◆ **TRECHO DO TEXTO**
____
Lavoura arcaica - depoimento


BALIZA E FAROL



[Depoimento publicado no jornal Rascunho, de 15 jan. de 2006]





Li Lavoura arcaica assim que foi publicado, em 1975. Pareceu-me, de imediato, uma obra grandiosa e diferenciada do que então eu podia ler do que se publicava.

Impressionaram-me, em primeiro lugar, a potência e a riqueza das imagens, e o tônus daquele discurso torrencial, que se derramava intenso página, após página, mesclando a simbologia dos elementos básicos da vida rural e o acervo das parábolas bíblicas com um vocabulário organicista, quase naturalista, de gosto meio mórbido. Uma mistura que me lembrava, também por representar a irrupção do desejo carnal e profanatório no meio de um universo construído com as tintas violentas do sagrado, a leitura a que me dedicava com mais entusiasmo naquele último ano de faculdade: a poesia e a prosa confessional de Baudelaire.

Também me causou forte impacto a cerrada fatura da novela, com os vários planos nos quais se modulam a voz do narrador e a voz das personagens, principalmente a voz do pai, que é glosada, imitada, incorporada e, ainda assim, a cada passo, combatida pelas explosões de ira e de incontinência da voz da personagem narradora.

Quando li o livro, o país vivia ainda sob a ditadura. A leitura dos textos contemporâneos tendia, por costume e por desejo, ao registro alegórico. Nalguns, a denúncia alegórica era lida de modo mais explícito. Em outros, do que então se chamava “realismo mágico”, a operação era mais difícil e nem sempre bem sucedida. Ao mesmo tempo, era sensível certa desconfiança em relação a textos nos quais os dramas da consciência e das paixões aparecessem ostensivamente desvinculados da situação política pela qual o país passava. Talvez fosse possível ver na figura opressiva do pai e no isolamento da família, uma alegoria da situação do país, na qual mesmo o espaço privado era submetido a uma autoridade feroz, e a saída era a loucura ou o crime. Mas isso nada valia frente ao sentido “arcaico” do livro, isto é, face à sua força específica, que vinha de se apresentar como um texto fora do tempo, no qual o que contava eram as paixões humanas, uma espécie de revivescência de mitos, medos e anseios terríveis, isto é, uma espécie de tragédia.
____
◆ **DADOS DE ORIGEM**
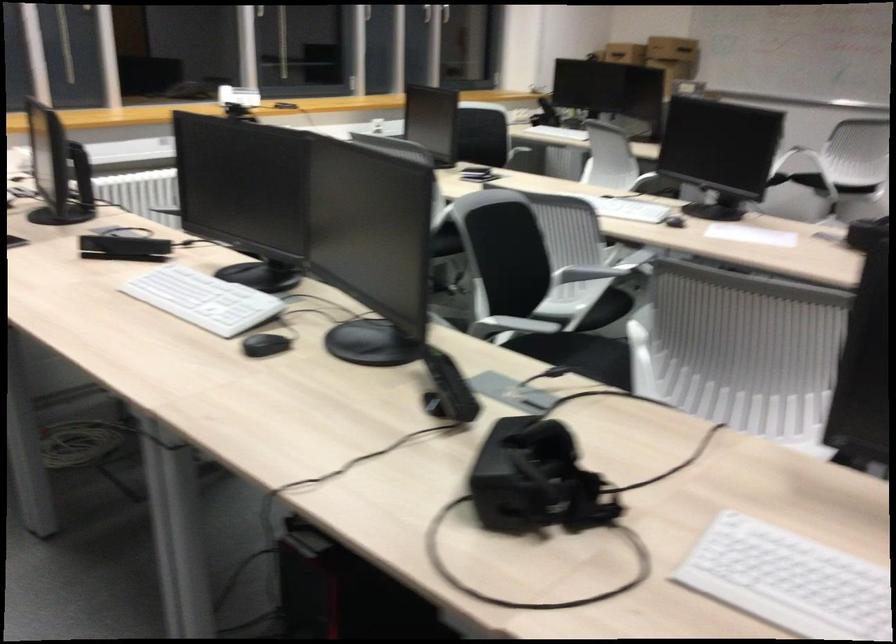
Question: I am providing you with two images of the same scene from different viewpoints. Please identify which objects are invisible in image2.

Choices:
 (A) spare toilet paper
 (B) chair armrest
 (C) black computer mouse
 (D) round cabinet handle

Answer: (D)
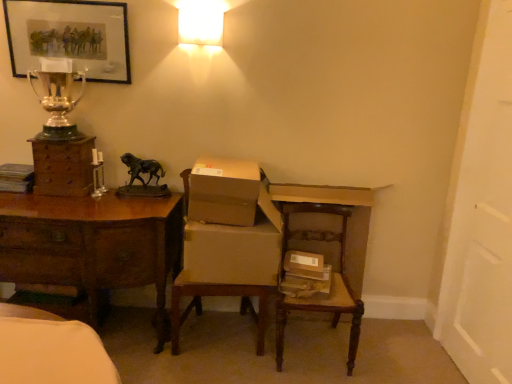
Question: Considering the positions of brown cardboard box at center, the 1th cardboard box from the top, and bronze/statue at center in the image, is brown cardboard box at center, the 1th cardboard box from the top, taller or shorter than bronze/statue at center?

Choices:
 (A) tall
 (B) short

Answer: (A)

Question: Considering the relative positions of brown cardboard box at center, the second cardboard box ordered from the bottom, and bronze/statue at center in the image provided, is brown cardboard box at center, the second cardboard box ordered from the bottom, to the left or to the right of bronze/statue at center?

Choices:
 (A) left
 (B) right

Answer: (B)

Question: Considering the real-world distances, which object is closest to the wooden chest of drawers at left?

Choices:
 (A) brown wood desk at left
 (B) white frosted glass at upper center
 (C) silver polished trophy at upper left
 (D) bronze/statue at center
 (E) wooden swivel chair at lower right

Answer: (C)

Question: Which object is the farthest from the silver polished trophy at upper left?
____
◆ **O QUE SE PEDE**
A - Segundo o trecho do texto, em que jornal e em que data foi publicado o depoimento sobre Lavoura arcaica?
B - Por favor, reescreva o trecho das entradas que começa na linha com "Answer: (B)" e vai até a linha com "Answer: (C)", ambas incluídas, trocando "real-world distances" por "straight-line distances" e deixando todo o resto sem alteração.

◆ **RESPOSTAS POR TAREFA**
A - No jornal Rascunho, em 15 de janeiro de 2006.

B -
Answer: (B)

Question: Considering the straight-line distances, which object is closest to the wooden chest of drawers at left?

Choices:
 (A) brown wood desk at left
 (B) white frosted glass at upper center
 (C) silver polished trophy at upper left
 (D) bronze/statue at center
 (E) wooden swivel chair at lower right

Answer: (C)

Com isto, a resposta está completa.